Your objective: Please write out the entries that follow again, switching every "Anaximander" to "Anaximandros" and leaving everything else unchanged.

Data to use:
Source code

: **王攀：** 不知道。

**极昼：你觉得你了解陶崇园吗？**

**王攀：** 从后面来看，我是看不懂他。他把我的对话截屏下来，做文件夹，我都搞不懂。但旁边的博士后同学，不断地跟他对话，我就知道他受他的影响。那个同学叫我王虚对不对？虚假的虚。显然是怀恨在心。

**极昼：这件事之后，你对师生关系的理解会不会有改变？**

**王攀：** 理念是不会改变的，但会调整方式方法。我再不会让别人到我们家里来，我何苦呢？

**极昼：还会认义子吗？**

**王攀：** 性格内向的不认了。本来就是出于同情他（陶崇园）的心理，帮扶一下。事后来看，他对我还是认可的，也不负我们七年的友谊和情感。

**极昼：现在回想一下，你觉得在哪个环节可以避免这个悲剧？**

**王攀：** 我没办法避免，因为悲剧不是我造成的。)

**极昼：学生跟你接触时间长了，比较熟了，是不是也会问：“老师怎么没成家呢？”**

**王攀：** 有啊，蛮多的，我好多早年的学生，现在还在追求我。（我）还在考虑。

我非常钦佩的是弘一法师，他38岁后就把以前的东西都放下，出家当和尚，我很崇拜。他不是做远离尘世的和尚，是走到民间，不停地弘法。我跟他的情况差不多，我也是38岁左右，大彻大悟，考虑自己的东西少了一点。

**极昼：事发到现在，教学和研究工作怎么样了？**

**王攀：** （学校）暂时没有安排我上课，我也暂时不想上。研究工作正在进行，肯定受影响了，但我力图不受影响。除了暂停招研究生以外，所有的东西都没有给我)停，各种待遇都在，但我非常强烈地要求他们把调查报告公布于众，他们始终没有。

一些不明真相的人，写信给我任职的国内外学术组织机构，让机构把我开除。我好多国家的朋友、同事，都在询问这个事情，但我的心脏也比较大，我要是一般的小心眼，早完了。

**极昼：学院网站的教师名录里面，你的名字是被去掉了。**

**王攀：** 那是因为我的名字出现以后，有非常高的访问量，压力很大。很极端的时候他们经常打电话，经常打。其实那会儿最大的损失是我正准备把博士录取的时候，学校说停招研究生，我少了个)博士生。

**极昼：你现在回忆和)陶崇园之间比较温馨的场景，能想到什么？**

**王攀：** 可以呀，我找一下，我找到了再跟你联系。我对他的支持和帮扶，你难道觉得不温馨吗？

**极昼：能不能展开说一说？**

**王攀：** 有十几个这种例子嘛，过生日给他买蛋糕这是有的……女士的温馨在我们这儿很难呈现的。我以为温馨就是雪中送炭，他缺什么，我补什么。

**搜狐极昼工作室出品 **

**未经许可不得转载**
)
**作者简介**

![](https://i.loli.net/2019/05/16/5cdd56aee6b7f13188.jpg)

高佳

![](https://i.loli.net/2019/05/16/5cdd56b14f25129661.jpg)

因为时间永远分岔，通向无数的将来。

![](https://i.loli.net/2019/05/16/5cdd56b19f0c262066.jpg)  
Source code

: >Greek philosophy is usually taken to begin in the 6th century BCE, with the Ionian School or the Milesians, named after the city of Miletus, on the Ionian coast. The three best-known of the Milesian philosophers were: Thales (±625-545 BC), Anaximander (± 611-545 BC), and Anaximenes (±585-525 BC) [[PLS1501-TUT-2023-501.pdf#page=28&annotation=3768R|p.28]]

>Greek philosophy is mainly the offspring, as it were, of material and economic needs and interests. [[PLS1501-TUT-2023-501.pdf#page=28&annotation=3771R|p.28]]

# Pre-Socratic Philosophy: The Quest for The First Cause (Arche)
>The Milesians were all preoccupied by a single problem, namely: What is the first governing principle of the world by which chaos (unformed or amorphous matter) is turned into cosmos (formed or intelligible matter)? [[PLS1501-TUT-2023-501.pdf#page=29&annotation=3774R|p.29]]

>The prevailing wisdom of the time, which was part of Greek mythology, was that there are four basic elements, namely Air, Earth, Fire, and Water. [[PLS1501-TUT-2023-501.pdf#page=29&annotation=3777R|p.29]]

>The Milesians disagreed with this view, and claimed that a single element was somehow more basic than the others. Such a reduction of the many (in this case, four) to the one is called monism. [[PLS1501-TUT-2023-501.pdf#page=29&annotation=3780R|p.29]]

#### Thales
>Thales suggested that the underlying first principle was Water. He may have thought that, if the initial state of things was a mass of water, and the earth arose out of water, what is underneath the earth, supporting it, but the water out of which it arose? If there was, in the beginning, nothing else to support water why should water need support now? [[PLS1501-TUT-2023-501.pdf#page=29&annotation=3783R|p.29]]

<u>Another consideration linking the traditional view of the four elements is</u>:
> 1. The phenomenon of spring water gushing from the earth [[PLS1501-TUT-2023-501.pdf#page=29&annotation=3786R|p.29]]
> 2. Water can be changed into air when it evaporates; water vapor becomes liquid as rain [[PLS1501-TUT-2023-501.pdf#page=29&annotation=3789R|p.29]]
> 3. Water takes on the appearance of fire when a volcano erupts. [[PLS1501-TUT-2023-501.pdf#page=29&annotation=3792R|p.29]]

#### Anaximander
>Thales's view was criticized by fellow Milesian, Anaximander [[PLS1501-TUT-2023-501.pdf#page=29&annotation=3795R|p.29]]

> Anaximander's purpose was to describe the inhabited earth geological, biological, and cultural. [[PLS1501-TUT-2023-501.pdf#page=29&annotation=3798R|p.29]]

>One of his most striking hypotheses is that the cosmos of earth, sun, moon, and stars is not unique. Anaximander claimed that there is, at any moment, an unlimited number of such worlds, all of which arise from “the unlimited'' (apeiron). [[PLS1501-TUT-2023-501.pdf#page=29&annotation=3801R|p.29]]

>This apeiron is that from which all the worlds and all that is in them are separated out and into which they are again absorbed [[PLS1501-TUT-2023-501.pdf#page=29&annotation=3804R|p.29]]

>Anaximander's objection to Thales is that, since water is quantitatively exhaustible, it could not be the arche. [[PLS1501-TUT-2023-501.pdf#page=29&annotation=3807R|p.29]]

Answer box:
Source code

: **王攀：** 不知道。

**极昼：你觉得你了解陶崇园吗？**

**王攀：** 从后面来看，我是看不懂他。他把我的对话截屏下来，做文件夹，我都搞不懂。但旁边的博士后同学，不断地跟他对话，我就知道他受他的影响。那个同学叫我王虚对不对？虚假的虚。显然是怀恨在心。

**极昼：这件事之后，你对师生关系的理解会不会有改变？**

**王攀：** 理念是不会改变的，但会调整方式方法。我再不会让别人到我们家里来，我何苦呢？

**极昼：还会认义子吗？**

**王攀：** 性格内向的不认了。本来就是出于同情他（陶崇园）的心理，帮扶一下。事后来看，他对我还是认可的，也不负我们七年的友谊和情感。

**极昼：现在回想一下，你觉得在哪个环节可以避免这个悲剧？**

**王攀：** 我没办法避免，因为悲剧不是我造成的。)

**极昼：学生跟你接触时间长了，比较熟了，是不是也会问：“老师怎么没成家呢？”**

**王攀：** 有啊，蛮多的，我好多早年的学生，现在还在追求我。（我）还在考虑。

我非常钦佩的是弘一法师，他38岁后就把以前的东西都放下，出家当和尚，我很崇拜。他不是做远离尘世的和尚，是走到民间，不停地弘法。我跟他的情况差不多，我也是38岁左右，大彻大悟，考虑自己的东西少了一点。

**极昼：事发到现在，教学和研究工作怎么样了？**

**王攀：** （学校）暂时没有安排我上课，我也暂时不想上。研究工作正在进行，肯定受影响了，但我力图不受影响。除了暂停招研究生以外，所有的东西都没有给我)停，各种待遇都在，但我非常强烈地要求他们把调查报告公布于众，他们始终没有。

一些不明真相的人，写信给我任职的国内外学术组织机构，让机构把我开除。我好多国家的朋友、同事，都在询问这个事情，但我的心脏也比较大，我要是一般的小心眼，早完了。

**极昼：学院网站的教师名录里面，你的名字是被去掉了。**

**王攀：** 那是因为我的名字出现以后，有非常高的访问量，压力很大。很极端的时候他们经常打电话，经常打。其实那会儿最大的损失是我正准备把博士录取的时候，学校说停招研究生，我少了个)博士生。

**极昼：你现在回忆和)陶崇园之间比较温馨的场景，能想到什么？**

**王攀：** 可以呀，我找一下，我找到了再跟你联系。我对他的支持和帮扶，你难道觉得不温馨吗？

**极昼：能不能展开说一说？**

**王攀：** 有十几个这种例子嘛，过生日给他买蛋糕这是有的……女士的温馨在我们这儿很难呈现的。我以为温馨就是雪中送炭，他缺什么，我补什么。

**搜狐极昼工作室出品 **

**未经许可不得转载**
)
**作者简介**

![](https://i.loli.net/2019/05/16/5cdd56aee6b7f13188.jpg)

高佳

![](https://i.loli.net/2019/05/16/5cdd56b14f25129661.jpg)

因为时间永远分岔，通向无数的将来。

![](https://i.loli.net/2019/05/16/5cdd56b19f0c262066.jpg)  
Source code

: >Greek philosophy is usually taken to begin in the 6th century BCE, with the Ionian School or the Milesians, named after the city of Miletus, on the Ionian coast. The three best-known of the Milesian philosophers were: Thales (±625-545 BC), Anaximandros (± 611-545 BC), and Anaximenes (±585-525 BC) [[PLS1501-TUT-2023-501.pdf#page=28&annotation=3768R|p.28]]

>Greek philosophy is mainly the offspring, as it were, of material and economic needs and interests. [[PLS1501-TUT-2023-501.pdf#page=28&annotation=3771R|p.28]]

# Pre-Socratic Philosophy: The Quest for The First Cause (Arche)
>The Milesians were all preoccupied by a single problem, namely: What is the first governing principle of the world by which chaos (unformed or amorphous matter) is turned into cosmos (formed or intelligible matter)? [[PLS1501-TUT-2023-501.pdf#page=29&annotation=3774R|p.29]]

>The prevailing wisdom of the time, which was part of Greek mythology, was that there are four basic elements, namely Air, Earth, Fire, and Water. [[PLS1501-TUT-2023-501.pdf#page=29&annotation=3777R|p.29]]

>The Milesians disagreed with this view, and claimed that a single element was somehow more basic than the others. Such a reduction of the many (in this case, four) to the one is called monism. [[PLS1501-TUT-2023-501.pdf#page=29&annotation=3780R|p.29]]

#### Thales
>Thales suggested that the underlying first principle was Water. He may have thought that, if the initial state of things was a mass of water, and the earth arose out of water, what is underneath the earth, supporting it, but the water out of which it arose? If there was, in the beginning, nothing else to support water why should water need support now? [[PLS1501-TUT-2023-501.pdf#page=29&annotation=3783R|p.29]]

<u>Another consideration linking the traditional view of the four elements is</u>:
> 1. The phenomenon of spring water gushing from the earth [[PLS1501-TUT-2023-501.pdf#page=29&annotation=3786R|p.29]]
> 2. Water can be changed into air when it evaporates; water vapor becomes liquid as rain [[PLS1501-TUT-2023-501.pdf#page=29&annotation=3789R|p.29]]
> 3. Water takes on the appearance of fire when a volcano erupts. [[PLS1501-TUT-2023-501.pdf#page=29&annotation=3792R|p.29]]

#### Anaximandros
>Thales's view was criticized by fellow Milesian, Anaximandros [[PLS1501-TUT-2023-501.pdf#page=29&annotation=3795R|p.29]]

> Anaximandros's purpose was to describe the inhabited earth geological, biological, and cultural. [[PLS1501-TUT-2023-501.pdf#page=29&annotation=3798R|p.29]]

>One of his most striking hypotheses is that the cosmos of earth, sun, moon, and stars is not unique. Anaximandros claimed that there is, at any moment, an unlimited number of such worlds, all of which arise from “the unlimited'' (apeiron). [[PLS1501-TUT-2023-501.pdf#page=29&annotation=3801R|p.29]]

>This apeiron is that from which all the worlds and all that is in them are separated out and into which they are again absorbed [[PLS1501-TUT-2023-501.pdf#page=29&annotation=3804R|p.29]]

>Anaximandros's objection to Thales is that, since water is quantitatively exhaustible, it could not be the arche. [[PLS1501-TUT-2023-501.pdf#page=29&annotation=3807R|p.29]]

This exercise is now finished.